Fixes: deccf497d804a4c5fca ("Make stat/lstat/fstatat pass AT_NO_AUTOMOUNT to vfs_statx()")
Signed-off-by: Ian Kent <firstname.lastname@example.org>
Cc: David Howells <email@example.com>
Cc: Colin Walters <firstname.lastname@example.org>
Cc: Ondrej Holy <email@example.com>
Signed-off-by: Andrew Morton <firstname.lastname@example.org>
Signed-off-by: Linus Torvalds <email@example.com>
... which is intentional. The test case will either need a trailing slash on the directory or to "cd" into it before listing the files.

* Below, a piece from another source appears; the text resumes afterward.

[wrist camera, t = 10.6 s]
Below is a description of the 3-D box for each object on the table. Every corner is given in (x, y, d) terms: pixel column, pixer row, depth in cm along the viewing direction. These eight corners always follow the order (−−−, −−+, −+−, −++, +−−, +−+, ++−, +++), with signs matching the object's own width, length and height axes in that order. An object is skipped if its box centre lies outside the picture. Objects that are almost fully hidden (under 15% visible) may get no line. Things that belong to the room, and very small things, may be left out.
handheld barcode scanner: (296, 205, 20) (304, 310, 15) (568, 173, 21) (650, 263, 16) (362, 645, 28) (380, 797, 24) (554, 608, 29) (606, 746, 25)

https://marc.info/?l=linux-kernel&m=150223957421270&w=2 also covers some of the history as to why stat() on an automount dir doesn't result in the mount action occurring. There's no way to tell whether it's a single stat call or one as part of an "ls -l" on the automount directory. The result if we *did* perform a stat on every entry would be that each entry would have to be mounted. One simple maps like the one in the test case, this doesn't seem like a big deal. We have customer reports of sites using 30k mounts in their maps. Attempting to mount each one of those would involve substantial (wasted) effort.

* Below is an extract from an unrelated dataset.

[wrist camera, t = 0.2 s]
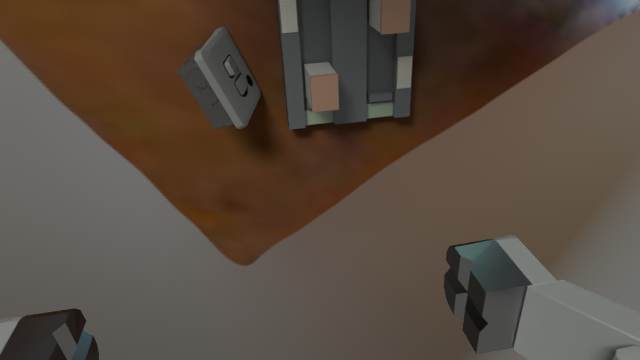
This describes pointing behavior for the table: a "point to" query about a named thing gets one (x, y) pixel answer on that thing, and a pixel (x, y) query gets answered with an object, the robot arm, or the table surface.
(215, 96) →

I've discussed the test case with Dominique on IRC and we've agreed that's where the problem lies. I'll close this report as INVALID.
This is a behavioural change that I was in favour of when it went it, but since I have started to wonder.
Various programs that want to act on a directory will 'stat' it first.
If they get ENOENT, they don't bother to open(). In the case of autofs (after that change), the open would succeed, but is never tried.
Now that we have "O_PATH" for open(), it would be safe to change the programs to use open(..., O_PATH) && fstat() rather than stat(), but that hasn't been done.
It would be really nice if the 'stat' would check with autofs and create an empty directory. Only if that directory was then opened (or chdir or whatever) would the mount need to happen. That would allow current applications to work the same way, but without triggering mounts when they aren't wanted.
However it would mean two round-trips to automount daemon for each indirect mount. One to create the directory and another to perform the mount.
Doing this would mean reverting the kernel patch and patching the automount daemon instead. I wonder if that is possible...
(In reply to Neil Brown from comment #7)
> It would be really nice if the 'stat' would check with autofs and create an
> empty directory. Only if that directory was then opened (or chdir or
> whatever) would the mount need to happen. That would allow current
> applications to work the same way, but without triggering mounts when they
> aren't wanted.
This doesn't really work either. The stat will succeed - but the results will be meaningless.
The results will be "This is a directory" which is all that these applications care about.
This is exactly how a direct automount has always worked, and how indirect automounts work if "browse_mode" is enabled in autofs.conf and if the map type supports browsing.
If you 'stat()' the auto mountpoint, you see the autofs directory. It has a small size and root (probably) ownership etc, but it is a directory.
open() etc will trigger the mount and make the "correct" attributes available.
> It looks like this is fallout from:
> commit 42f46148217865a545e129612075f3d828a2c4e4
Just FYI, akpm has just queued a patch which reverts this patch together with the appropriate Fixes tag. Once that filter through, the test should stop failing.